**Task material:**
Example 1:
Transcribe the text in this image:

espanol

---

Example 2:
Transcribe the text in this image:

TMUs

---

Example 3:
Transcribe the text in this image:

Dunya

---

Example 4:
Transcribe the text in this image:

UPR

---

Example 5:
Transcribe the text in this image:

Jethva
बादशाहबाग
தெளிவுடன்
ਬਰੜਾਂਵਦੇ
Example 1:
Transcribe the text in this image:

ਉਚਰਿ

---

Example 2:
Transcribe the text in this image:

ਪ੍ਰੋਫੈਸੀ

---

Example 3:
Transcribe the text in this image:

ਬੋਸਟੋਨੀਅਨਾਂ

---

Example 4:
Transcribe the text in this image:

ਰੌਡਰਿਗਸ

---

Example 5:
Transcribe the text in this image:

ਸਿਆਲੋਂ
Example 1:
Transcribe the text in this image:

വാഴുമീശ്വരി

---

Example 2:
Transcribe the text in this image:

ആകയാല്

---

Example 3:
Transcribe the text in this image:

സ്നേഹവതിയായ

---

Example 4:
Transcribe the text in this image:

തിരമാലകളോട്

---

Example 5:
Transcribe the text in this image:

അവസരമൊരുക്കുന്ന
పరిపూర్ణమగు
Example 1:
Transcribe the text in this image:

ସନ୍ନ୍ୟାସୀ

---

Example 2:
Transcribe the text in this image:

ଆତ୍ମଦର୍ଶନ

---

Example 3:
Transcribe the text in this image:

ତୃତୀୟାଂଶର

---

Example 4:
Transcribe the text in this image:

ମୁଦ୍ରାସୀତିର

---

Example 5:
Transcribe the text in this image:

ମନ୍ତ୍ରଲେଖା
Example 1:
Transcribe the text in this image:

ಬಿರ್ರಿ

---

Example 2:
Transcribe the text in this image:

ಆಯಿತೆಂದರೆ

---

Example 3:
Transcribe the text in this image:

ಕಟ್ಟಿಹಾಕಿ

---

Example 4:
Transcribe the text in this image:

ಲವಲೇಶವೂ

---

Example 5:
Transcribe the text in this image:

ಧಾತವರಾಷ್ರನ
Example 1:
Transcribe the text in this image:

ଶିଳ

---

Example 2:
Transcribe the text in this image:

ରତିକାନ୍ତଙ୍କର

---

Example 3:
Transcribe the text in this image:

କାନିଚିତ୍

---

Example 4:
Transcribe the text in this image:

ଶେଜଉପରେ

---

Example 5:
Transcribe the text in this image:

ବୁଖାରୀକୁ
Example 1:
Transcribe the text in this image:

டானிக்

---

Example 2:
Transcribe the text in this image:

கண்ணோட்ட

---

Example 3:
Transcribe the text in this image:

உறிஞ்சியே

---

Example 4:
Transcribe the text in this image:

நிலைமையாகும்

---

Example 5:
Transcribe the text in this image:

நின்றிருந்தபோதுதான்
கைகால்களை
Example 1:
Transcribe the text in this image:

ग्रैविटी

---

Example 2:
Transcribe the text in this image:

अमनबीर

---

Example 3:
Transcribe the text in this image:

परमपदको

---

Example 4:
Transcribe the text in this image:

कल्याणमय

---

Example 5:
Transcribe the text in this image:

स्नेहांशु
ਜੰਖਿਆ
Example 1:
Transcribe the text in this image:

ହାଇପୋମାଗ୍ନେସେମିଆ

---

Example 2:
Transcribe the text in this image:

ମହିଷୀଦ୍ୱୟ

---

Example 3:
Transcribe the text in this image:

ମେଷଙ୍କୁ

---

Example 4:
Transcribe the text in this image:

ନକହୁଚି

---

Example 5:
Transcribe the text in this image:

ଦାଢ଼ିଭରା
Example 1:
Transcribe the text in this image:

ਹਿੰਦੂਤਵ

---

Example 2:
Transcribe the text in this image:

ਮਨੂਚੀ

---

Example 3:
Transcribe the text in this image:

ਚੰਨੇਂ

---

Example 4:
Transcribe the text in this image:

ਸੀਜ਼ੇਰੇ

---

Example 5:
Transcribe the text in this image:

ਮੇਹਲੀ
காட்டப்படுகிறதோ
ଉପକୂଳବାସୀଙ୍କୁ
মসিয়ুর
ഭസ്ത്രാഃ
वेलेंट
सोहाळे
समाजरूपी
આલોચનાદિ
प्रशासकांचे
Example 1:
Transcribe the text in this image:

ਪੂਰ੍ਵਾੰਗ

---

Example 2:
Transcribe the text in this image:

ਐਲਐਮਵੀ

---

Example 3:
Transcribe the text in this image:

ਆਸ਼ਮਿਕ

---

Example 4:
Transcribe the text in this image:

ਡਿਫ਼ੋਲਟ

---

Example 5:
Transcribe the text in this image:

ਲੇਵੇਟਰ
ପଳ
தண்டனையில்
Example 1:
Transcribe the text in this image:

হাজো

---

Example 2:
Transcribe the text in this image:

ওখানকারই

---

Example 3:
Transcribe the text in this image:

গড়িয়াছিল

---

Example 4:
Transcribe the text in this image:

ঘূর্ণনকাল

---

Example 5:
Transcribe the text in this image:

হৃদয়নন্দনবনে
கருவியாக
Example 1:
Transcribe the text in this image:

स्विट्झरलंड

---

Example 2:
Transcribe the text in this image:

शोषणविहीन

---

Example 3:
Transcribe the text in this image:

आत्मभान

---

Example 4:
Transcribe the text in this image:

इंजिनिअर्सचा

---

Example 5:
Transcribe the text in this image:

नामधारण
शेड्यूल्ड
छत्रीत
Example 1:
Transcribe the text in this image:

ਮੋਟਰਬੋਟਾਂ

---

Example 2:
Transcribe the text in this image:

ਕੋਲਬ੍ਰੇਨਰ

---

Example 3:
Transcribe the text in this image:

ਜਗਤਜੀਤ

**Work order:** Your task is to retype the whole listing, keeping every word exactly as it is.

**Solution to the exercise:**
Example 1:
Transcribe the text in this image:

espanol

---

Example 2:
Transcribe the text in this image:

TMUs

---

Example 3:
Transcribe the text in this image:

Dunya

---

Example 4:
Transcribe the text in this image:

UPR

---

Example 5:
Transcribe the text in this image:

Jethva
बादशाहबाग
தெளிவுடன்
ਬਰੜਾਂਵਦੇ
Example 1:
Transcribe the text in this image:

ਉਚਰਿ

---

Example 2:
Transcribe the text in this image:

ਪ੍ਰੋਫੈਸੀ

---

Example 3:
Transcribe the text in this image:

ਬੋਸਟੋਨੀਅਨਾਂ

---

Example 4:
Transcribe the text in this image:

ਰੌਡਰਿਗਸ

---

Example 5:
Transcribe the text in this image:

ਸਿਆਲੋਂ
Example 1:
Transcribe the text in this image:

വാഴുമീശ്വരി

---

Example 2:
Transcribe the text in this image:

ആകയാല്

---

Example 3:
Transcribe the text in this image:

സ്നേഹവതിയായ

---

Example 4:
Transcribe the text in this image:

തിരമാലകളോട്

---

Example 5:
Transcribe the text in this image:

അവസരമൊരുക്കുന്ന
పరిపూర్ణమగు
Example 1:
Transcribe the text in this image:

ସନ୍ନ୍ୟାସୀ

---

Example 2:
Transcribe the text in this image:

ଆତ୍ମଦର୍ଶନ

---

Example 3:
Transcribe the text in this image:

ତୃତୀୟାଂଶର

---

Example 4:
Transcribe the text in this image:

ମୁଦ୍ରାସୀତିର

---

Example 5:
Transcribe the text in this image:

ମନ୍ତ୍ରଲେଖା
Example 1:
Transcribe the text in this image:

ಬಿರ್ರಿ

---

Example 2:
Transcribe the text in this image:

ಆಯಿತೆಂದರೆ

---

Example 3:
Transcribe the text in this image:

ಕಟ್ಟಿಹಾಕಿ

---

Example 4:
Transcribe the text in this image:

ಲವಲೇಶವೂ

---

Example 5:
Transcribe the text in this image:

ಧಾತವರಾಷ್ರನ
Example 1:
Transcribe the text in this image:

ଶିଳ

---

Example 2:
Transcribe the text in this image:

ରତିକାନ୍ତଙ୍କର

---

Example 3:
Transcribe the text in this image:

କାନିଚିତ୍

---

Example 4:
Transcribe the text in this image:

ଶେଜଉପରେ

---

Example 5:
Transcribe the text in this image:

ବୁଖାରୀକୁ
Example 1:
Transcribe the text in this image:

டானிக்

---

Example 2:
Transcribe the text in this image:

கண்ணோட்ட

---

Example 3:
Transcribe the text in this image:

உறிஞ்சியே

---

Example 4:
Transcribe the text in this image:

நிலைமையாகும்

---

Example 5:
Transcribe the text in this image:

நின்றிருந்தபோதுதான்
கைகால்களை
Example 1:
Transcribe the text in this image:

ग्रैविटी

---

Example 2:
Transcribe the text in this image:

अमनबीर

---

Example 3:
Transcribe the text in this image:

परमपदको

---

Example 4:
Transcribe the text in this image:

कल्याणमय

---

Example 5:
Transcribe the text in this image:

स्नेहांशु
ਜੰਖਿਆ
Example 1:
Transcribe the text in this image:

ହାଇପୋମାଗ୍ନେସେମିଆ

---

Example 2:
Transcribe the text in this image:

ମହିଷୀଦ୍ୱୟ

---

Example 3:
Transcribe the text in this image:

ମେଷଙ୍କୁ

---

Example 4:
Transcribe the text in this image:

ନକହୁଚି

---

Example 5:
Transcribe the text in this image:

ଦାଢ଼ିଭରା
Example 1:
Transcribe the text in this image:

ਹਿੰਦੂਤਵ

---

Example 2:
Transcribe the text in this image:

ਮਨੂਚੀ

---

Example 3:
Transcribe the text in this image:

ਚੰਨੇਂ

---

Example 4:
Transcribe the text in this image:

ਸੀਜ਼ੇਰੇ

---

Example 5:
Transcribe the text in this image:

ਮੇਹਲੀ
காட்டப்படுகிறதோ
ଉପକୂଳବାସୀଙ୍କୁ
মসিয়ুর
ഭസ്ത്രാഃ
वेलेंट
सोहाळे
समाजरूपी
આલોચનાદિ
प्रशासकांचे
Example 1:
Transcribe the text in this image:

ਪੂਰ੍ਵਾੰਗ

---

Example 2:
Transcribe the text in this image:

ਐਲਐਮਵੀ

---

Example 3:
Transcribe the text in this image:

ਆਸ਼ਮਿਕ

---

Example 4:
Transcribe the text in this image:

ਡਿਫ਼ੋਲਟ

---

Example 5:
Transcribe the text in this image:

ਲੇਵੇਟਰ
ପଳ
தண்டனையில்
Example 1:
Transcribe the text in this image:

হাজো

---

Example 2:
Transcribe the text in this image:

ওখানকারই

---

Example 3:
Transcribe the text in this image:

গড়িয়াছিল

---

Example 4:
Transcribe the text in this image:

ঘূর্ণনকাল

---

Example 5:
Transcribe the text in this image:

হৃদয়নন্দনবনে
கருவியாக
Example 1:
Transcribe the text in this image:

स्विट्झरलंड

---

Example 2:
Transcribe the text in this image:

शोषणविहीन

---

Example 3:
Transcribe the text in this image:

आत्मभान

---

Example 4:
Transcribe the text in this image:

इंजिनिअर्सचा

---

Example 5:
Transcribe the text in this image:

नामधारण
शेड्यूल्ड
छत्रीत
Example 1:
Transcribe the text in this image:

ਮੋਟਰਬੋਟਾਂ

---

Example 2:
Transcribe the text in this image:

ਕੋਲਬ੍ਰੇਨਰ

---

Example 3:
Transcribe the text in this image:

ਜਗਤਜੀਤ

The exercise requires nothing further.